The Purpose Of Field Sobriety Tests
The National Highway Traffic Safety Administration (NHTSA) established the universal standards for roadside DUI testing. The Vermont police are not adequately trained on these standards, and the state’s own manual only contains a small percentage of the information on the national standards.
“With more than a decade of experience and extensive research into the standardized testing procedures, I can show that failure to conform to the national standards for roadside testing will nullify any results gleaned from these tests. Eliminating the evidence of roadside test results can go a long way to defeating a DUI charge.” — William Cristman, Attorney at Law
As a lawyer, I fight to eliminate evidence of results for the three main roadside tests:
- Horizontal gaze nystagmus: For the horizontal gaze nystagmus (HGN) to have any scientific reliability, an expert optometrist needs to be present to gather and interpret the data. There are 36 other conditions, not related to alcohol consumption, that could lead to failure of the HGN test. The testing procedures are extremely subjective. A person is considered to have ‘failed’ the test when at least four out of six clues are present. However, almost no one can take the test without exhibiting at least four clues. Further, the test is supposed to be conducted slowly, with four-second pauses between re-tests, but the police are not adequately trained to conduct the tests properly, and they usually do it much more quickly than they should.
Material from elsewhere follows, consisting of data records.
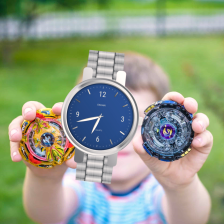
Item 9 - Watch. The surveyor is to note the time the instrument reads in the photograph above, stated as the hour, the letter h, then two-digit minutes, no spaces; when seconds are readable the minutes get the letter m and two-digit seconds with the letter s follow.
6h42
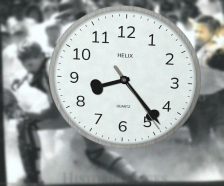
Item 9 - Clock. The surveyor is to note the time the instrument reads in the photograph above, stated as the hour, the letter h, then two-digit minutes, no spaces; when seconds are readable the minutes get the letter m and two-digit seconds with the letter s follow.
8h23m24s
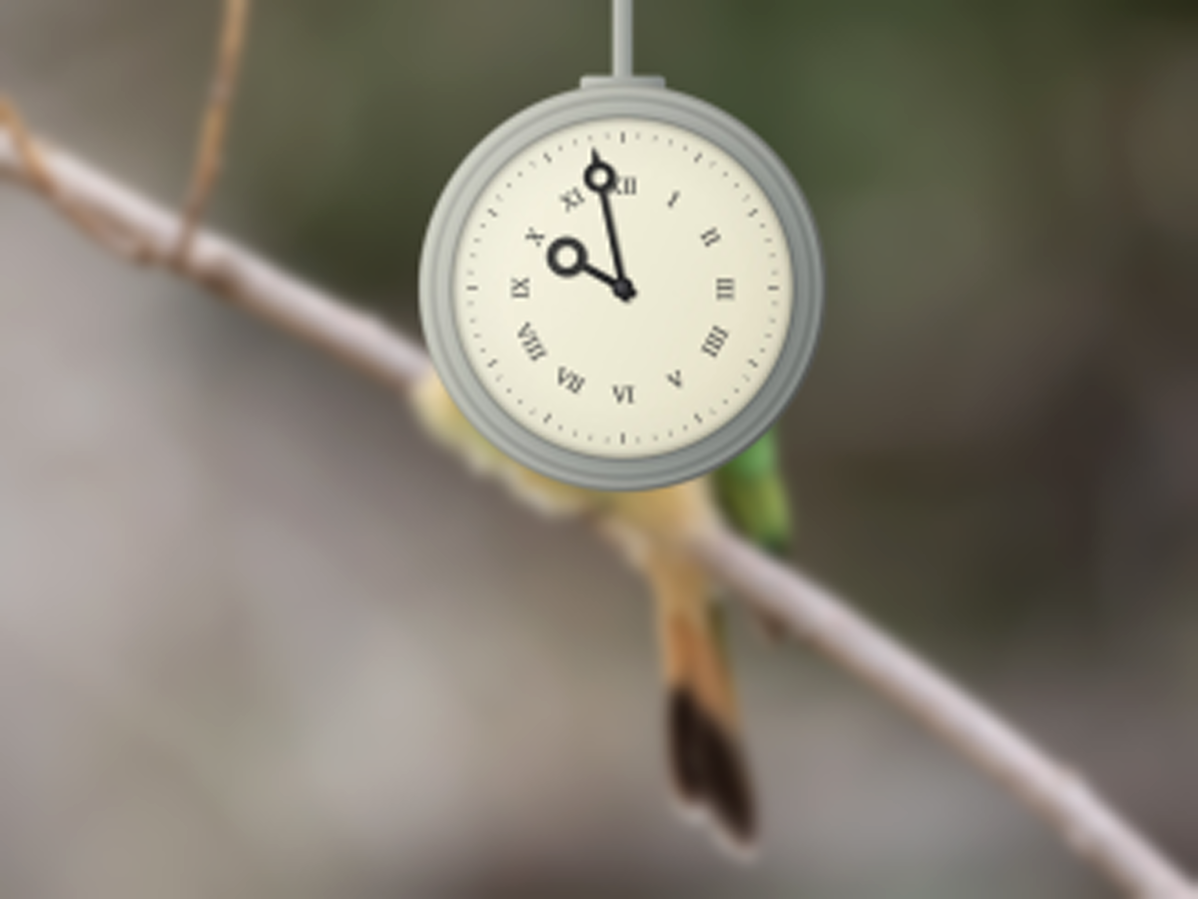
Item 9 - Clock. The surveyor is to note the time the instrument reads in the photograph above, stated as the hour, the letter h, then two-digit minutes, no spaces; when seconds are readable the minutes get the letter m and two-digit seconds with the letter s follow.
9h58
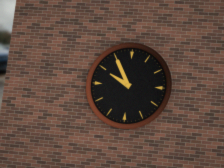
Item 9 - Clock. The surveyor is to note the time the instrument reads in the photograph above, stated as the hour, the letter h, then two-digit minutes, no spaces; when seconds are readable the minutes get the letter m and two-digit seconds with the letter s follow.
9h55
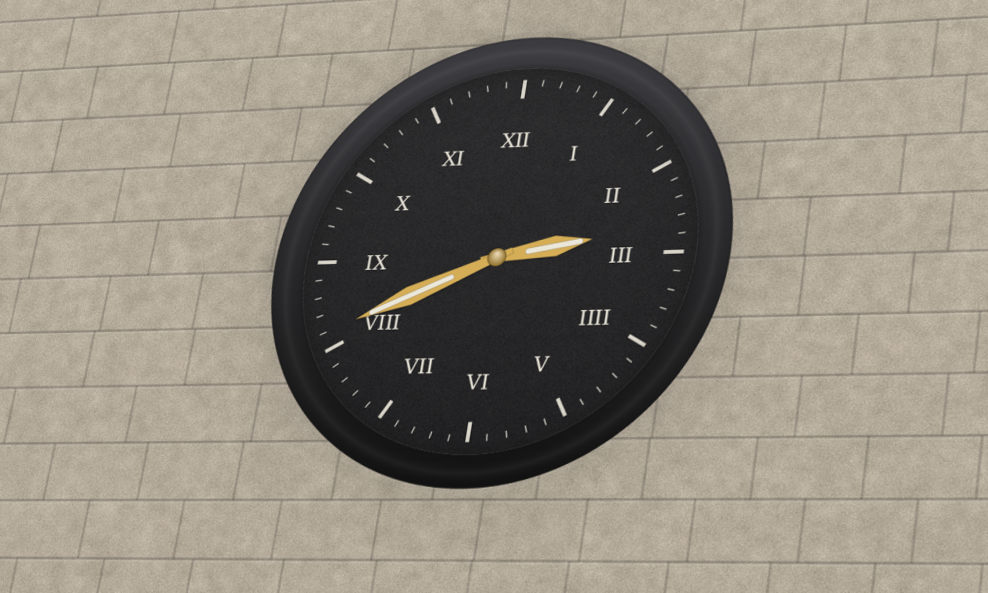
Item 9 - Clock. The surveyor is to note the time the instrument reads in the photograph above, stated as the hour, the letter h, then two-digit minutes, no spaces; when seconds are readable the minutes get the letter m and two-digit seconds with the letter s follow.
2h41
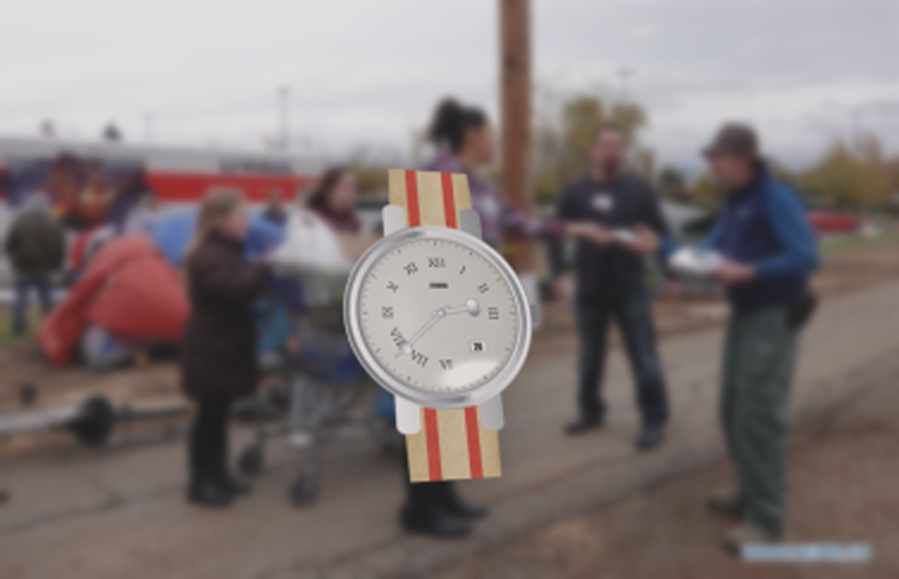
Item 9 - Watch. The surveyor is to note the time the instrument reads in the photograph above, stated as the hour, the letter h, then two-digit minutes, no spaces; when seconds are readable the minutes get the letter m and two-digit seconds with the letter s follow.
2h38
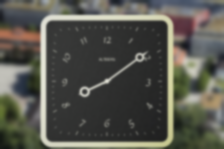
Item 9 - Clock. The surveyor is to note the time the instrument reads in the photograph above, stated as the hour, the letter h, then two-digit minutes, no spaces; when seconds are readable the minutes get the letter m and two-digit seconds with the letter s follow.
8h09
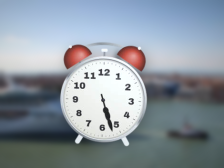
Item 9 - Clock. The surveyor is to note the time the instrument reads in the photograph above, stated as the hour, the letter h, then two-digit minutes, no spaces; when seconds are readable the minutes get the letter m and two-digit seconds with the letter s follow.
5h27
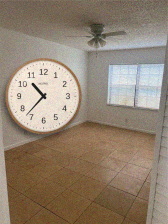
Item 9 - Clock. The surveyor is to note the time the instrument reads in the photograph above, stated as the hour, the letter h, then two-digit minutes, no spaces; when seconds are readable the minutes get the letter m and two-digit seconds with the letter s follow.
10h37
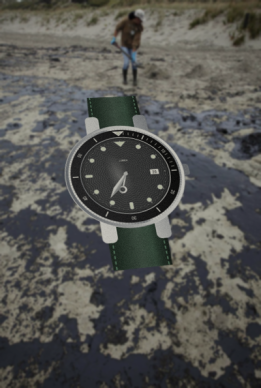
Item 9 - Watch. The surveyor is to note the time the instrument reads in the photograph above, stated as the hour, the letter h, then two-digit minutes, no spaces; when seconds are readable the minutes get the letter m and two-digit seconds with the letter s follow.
6h36
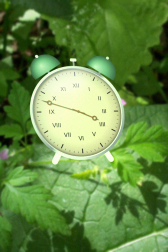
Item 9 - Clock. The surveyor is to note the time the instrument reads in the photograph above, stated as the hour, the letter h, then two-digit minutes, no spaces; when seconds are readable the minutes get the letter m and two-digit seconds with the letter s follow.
3h48
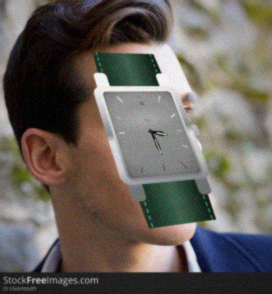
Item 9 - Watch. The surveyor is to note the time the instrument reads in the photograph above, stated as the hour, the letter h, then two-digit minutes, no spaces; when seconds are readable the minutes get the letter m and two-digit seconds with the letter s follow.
3h29
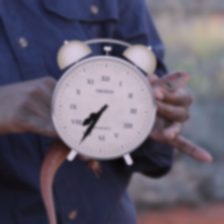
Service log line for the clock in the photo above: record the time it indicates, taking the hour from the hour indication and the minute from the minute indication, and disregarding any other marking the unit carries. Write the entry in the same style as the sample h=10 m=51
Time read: h=7 m=35
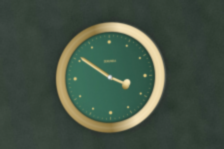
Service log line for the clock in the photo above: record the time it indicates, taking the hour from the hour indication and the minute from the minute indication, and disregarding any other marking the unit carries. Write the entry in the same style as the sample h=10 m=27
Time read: h=3 m=51
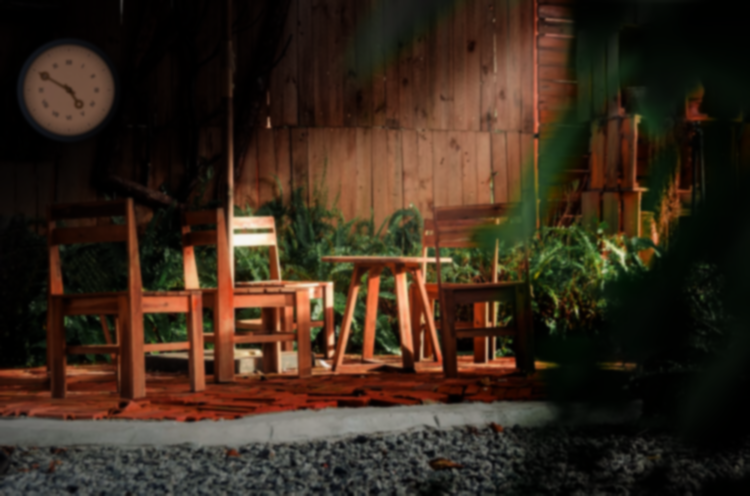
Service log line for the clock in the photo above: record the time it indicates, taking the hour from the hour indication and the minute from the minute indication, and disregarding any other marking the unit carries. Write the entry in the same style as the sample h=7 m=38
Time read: h=4 m=50
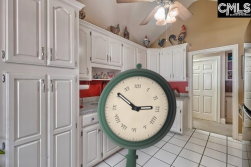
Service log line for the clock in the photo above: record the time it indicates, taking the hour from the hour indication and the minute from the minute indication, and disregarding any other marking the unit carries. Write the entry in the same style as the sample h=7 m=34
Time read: h=2 m=51
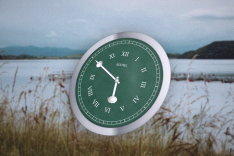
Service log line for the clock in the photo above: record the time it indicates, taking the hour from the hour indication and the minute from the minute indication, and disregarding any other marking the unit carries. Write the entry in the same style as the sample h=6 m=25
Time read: h=5 m=50
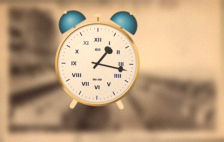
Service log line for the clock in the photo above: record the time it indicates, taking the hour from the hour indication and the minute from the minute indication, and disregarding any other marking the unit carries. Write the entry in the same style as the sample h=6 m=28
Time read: h=1 m=17
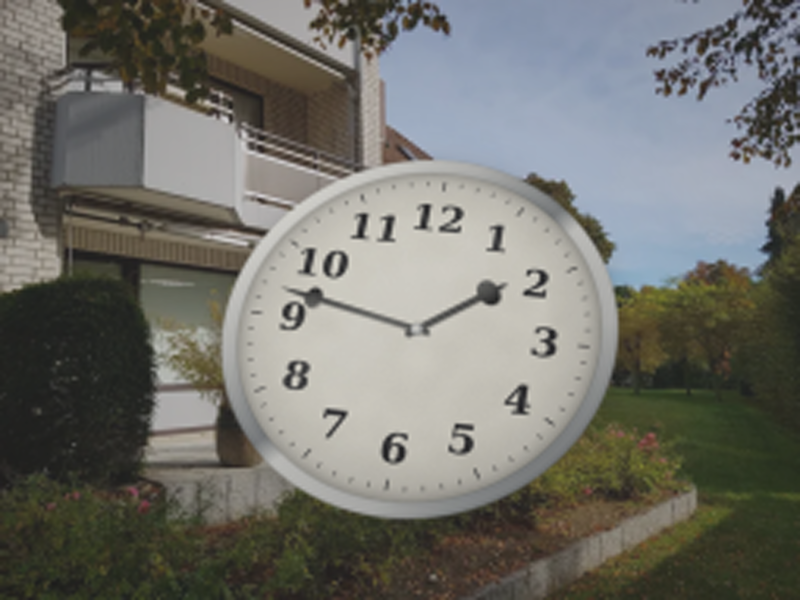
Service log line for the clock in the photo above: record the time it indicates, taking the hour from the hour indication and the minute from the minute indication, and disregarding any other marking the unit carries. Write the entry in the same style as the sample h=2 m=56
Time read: h=1 m=47
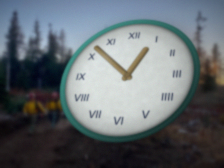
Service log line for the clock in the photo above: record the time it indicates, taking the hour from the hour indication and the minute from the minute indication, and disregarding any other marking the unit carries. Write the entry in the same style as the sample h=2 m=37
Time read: h=12 m=52
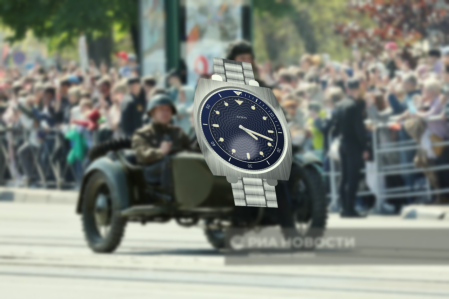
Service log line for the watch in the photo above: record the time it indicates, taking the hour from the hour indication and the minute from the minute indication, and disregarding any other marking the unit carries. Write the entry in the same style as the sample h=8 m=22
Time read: h=4 m=18
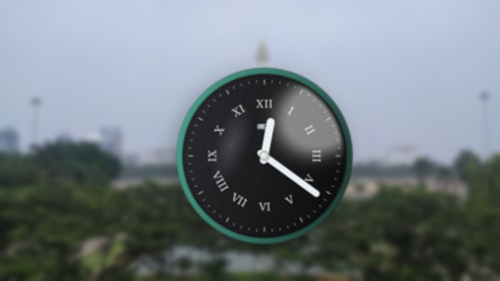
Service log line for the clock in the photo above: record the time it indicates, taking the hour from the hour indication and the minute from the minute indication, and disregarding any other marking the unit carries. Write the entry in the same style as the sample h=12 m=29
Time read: h=12 m=21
- Walk and turn: In many instances, Vermont police conducting this test do it incorrectly. The regulations state that there can be a half inch between the heel and the toe, but the police tell people that the heel and toe need to touch. There needs to be a clearly designated line for the tester to follow, but the police rarely establish this. Further, the regulations state that a small amount of arm use is acceptable, though the police rarely allow for this.
- One-legged stand: Most people have a lot of trouble balancing on one leg without swinging their arms a little to balance. Staggering while balancing on one leg is no indication of alcohol consumption.
To compound these problems with the individual tests, the police receive overtime pay for working on the ‘DUI Bounty Program.’ In this program, they are required to meet a quota of 1.75 traffic stops per hour. The police have a strong incentive to make these arrests, which makes them all the more likely to cut corners and interpret the data unfavorably for the people they stop for DUI, leading to unjust arrests.